I would like share with you my user research approach that I’m offering our clients before a design sprint.

Design sprint week 1: Onboarding and setup

First step is preparing a form for everyone that will be joining us from the client side to fill out. I’ll show you what it looks like….

The goal of the form is to collect inputs from all the team and make sure everyone is aligned.

We’re asking the client about the next step in the project in order to tailor the report at the end of the sprint. The sprint is great in giving you momentum. We would like to carry the momentum throughout their work on the product.

We ask them what is the best format, assets, or what are the most important things that you need to get out of the sprint and plug right into the next step, so the client can continue moving fast and iterating.

Also, we ask our clients:

1. What is the challenge you wish to solve in this sprint?

2. How will solving this challenge benefit the business?

3. Why is it important to solve this challenge?

4. How will you measure the success of solution?

5. Who is the target customer for this challenge?

6. Who are your biggest competitors with regards to this challenge? etc…

And then we collect all the inputs and organise the inputs.

After that we will conduct 1:1 sessions with the team in order to get more details about the business challenges, what they would like to achieve, and users pain points (customer support, marketing sales people, etc…)

Also, we will start to look for other products that solves the problem that we would like to solve that might be relevant in terms of interactions.

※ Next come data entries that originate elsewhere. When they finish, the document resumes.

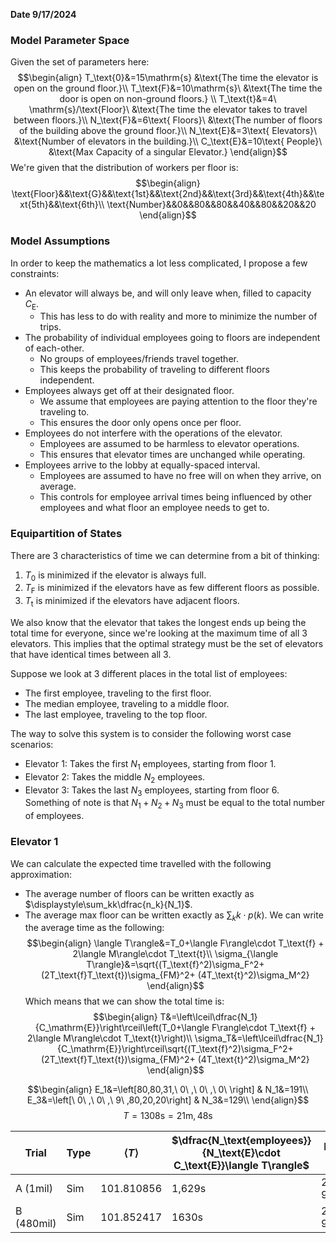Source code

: **Date 9/17/2024**

### Model Parameter Space
Given the set of parameters here:
$$\begin{align}
T_\text{0}&=15\mathrm{s} &\text{The time the elevator is open on the ground floor.}\\
T_\text{F}&=10\mathrm{s}\ &\text{The time the door is open on non-ground floors.} \\
T_\text{t}&=4\ \mathrm{s}/\text{Floor}\ &\text{The time the elevator takes to travel between floors.}\\
N_\text{F}&=6\text{ Floors}\ &\text{The number of floors of the building above the ground floor.}\\
N_\text{E}&=3\text{ Elevators}\ &\text{Number of elevators in the building.}\\
C_\text{E}&=10\text{ People}\ &\text{Max Capacity of a singular Elevator.}
\end{align}$$
We're given that the distribution of workers per floor is:
$$\begin{align}
\text{Floor}&&\text{G}&&\text{1st}&&\text{2nd}&&\text{3rd}&&\text{4th}&&\text{5th}&&\text{6th}\\
\text{Number}&&0&&80&&80&&40&&80&&20&&20
\end{align}$$
### Model Assumptions
In order to keep the mathematics a lot less complicated, I propose a few constraints:
 - An elevator will always be, and will only leave when, filled to capacity $C_\text{E}$.
	 - This has less to do with reality and more to minimize the number of trips.
 - The probability of individual employees going to floors are independent of each-other.
	 - No groups of employees/friends travel together.
	 - This keeps the probability of traveling to different floors independent.
 - Employees always get off at their designated floor.
	 - We assume that employees are paying attention to the floor they're traveling to.
	 - This ensures the door only opens once per floor.
 - Employees do not interfere with the operations of the elevator.
	 - Employees are assumed to be harmless to elevator operations.
	 - This ensures that elevator times are unchanged while operating.
 - Employees arrive to the lobby at equally-spaced interval.
	 - Employees are assumed to have no free will on when they arrive, on average.
	 - This controls for employee arrival times being influenced by other employees and what floor an employee needs to get to.


### Equipartition of States
There are 3 characteristics of time we can determine from a bit of thinking:
1. $T_0$ is minimized if the elevator is always full.
2. $T_\mathrm{F}$ is minimized if the elevators have as few different floors as possible.
3. $T_\mathrm{t}$ is minimized if the elevators have adjacent floors.

We also know that the elevator that takes the longest ends up being the total time for everyone, since we're looking at the maximum time of all 3 elevators. This implies that the optimal strategy must be the set of elevators that have identical times between all 3.

Suppose we look at 3 different places in the total list of employees:
 - The first employee, traveling to the first floor.
 - The median employee, traveling to a middle floor.
 - The last employee, traveling to the top floor.

The way to solve this system is to consider the following worst case scenarios:
 - Elevator 1: Takes the first $N_1$ employees, starting from floor 1.
 - Elevator 2: Takes the middle $N_2$ employees.
 - Elevator 3: Takes the last $N_3$ employees, starting from floor 6.
Something of note is that $N_1+N_2+N_3$ must be equal to the total number of employees.

### Elevator 1
We can calculate the expected time travelled with the following approximation:
 - The average number of floors can be written exactly as $\displaystyle\sum_kk\dfrac{n_k}{N_1}$.
 - The average max floor can be written exactly as $\displaystyle\sum_kk\cdot p(k)$.
We can write the average time as the following:
$$\begin{align}
\langle T\rangle&=T_0+\langle F\rangle\cdot T_\text{f} + 2\langle M\rangle\cdot T_\text{t}\\
\sigma_{\langle T\rangle}&=\sqrt{(T_\text{f}^2)\sigma_F^2+(2T_\text{f}T_\text{t})\sigma_{FM}^2+ (4T_\text{t}^2)\sigma_M^2}
\end{align}$$
Which means that we can show the total time is:
$$\begin{align}
T&=\left\lceil\dfrac{N_1}{C_\mathrm{E}}\right\rceil\left(T_0+\langle F\rangle\cdot T_\text{f} + 2\langle M\rangle\cdot T_\text{t}\right)\\
\sigma_T&=\left\lceil\dfrac{N_1}{C_\mathrm{E}}\right\rceil\sqrt{(T_\text{f}^2)\sigma_F^2+(2T_\text{f}T_\text{t})\sigma_{FM}^2+ (4T_\text{t}^2)\sigma_M^2}
\end{align}$$



$$\begin{align}
E_1&=\left[80,80,31,\ 0\ ,\ 0\ ,\ 0\ \right] & N_1&=191\\
E_3&=\left[\ 0\ ,\ 0\ ,\ 9\ ,80,20,20\right] & N_3&=129\\
\end{align}$$
$$T=1308\mathrm{s}=21\mathrm{m},48\mathrm{s}$$

| Trial      | Type | $\langle T\rangle$ | $\dfrac{N_\text{employees}}{N_\text{E}\cdot C_\text{E}}\langle T\rangle$ | Min, Sec                   |
| ---------- | ---- | ------------------ | ------------------------------------------------------------------------ | -------------------------- |
| A (1mil)   | Sim  | 101.810856         | 1,629$\mathrm{s}$                                                        | $27\mathrm{m},9\mathrm{s}$ |
| B (480mil) | Sim  | 101.852417         | 1630$\mathrm{s}$                                                         | $27\mathrm{m},9\mathrm{s}$ |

On the alignment workshop on Friday, we will choose the problem that we would like to solve and vote.

Also we will draw the product journey and decide which area of the product we would like to focus on.

Now I would like to fast forward to the end of the sprint and to show you how we’re conducting user testing. So we are using a real time board to collect all the feedbacks.

This is the wall of justice which is explained in the sprint book, but we have it in a digital form so you can share it with the client.

At the beginning of the testing we are having some priming questions in order to make the user feel comfortable, and then we are showing the user the prototype and recording his feedback per screen.

At the end we’re having some questions about the experience, so make sure we capture this information too.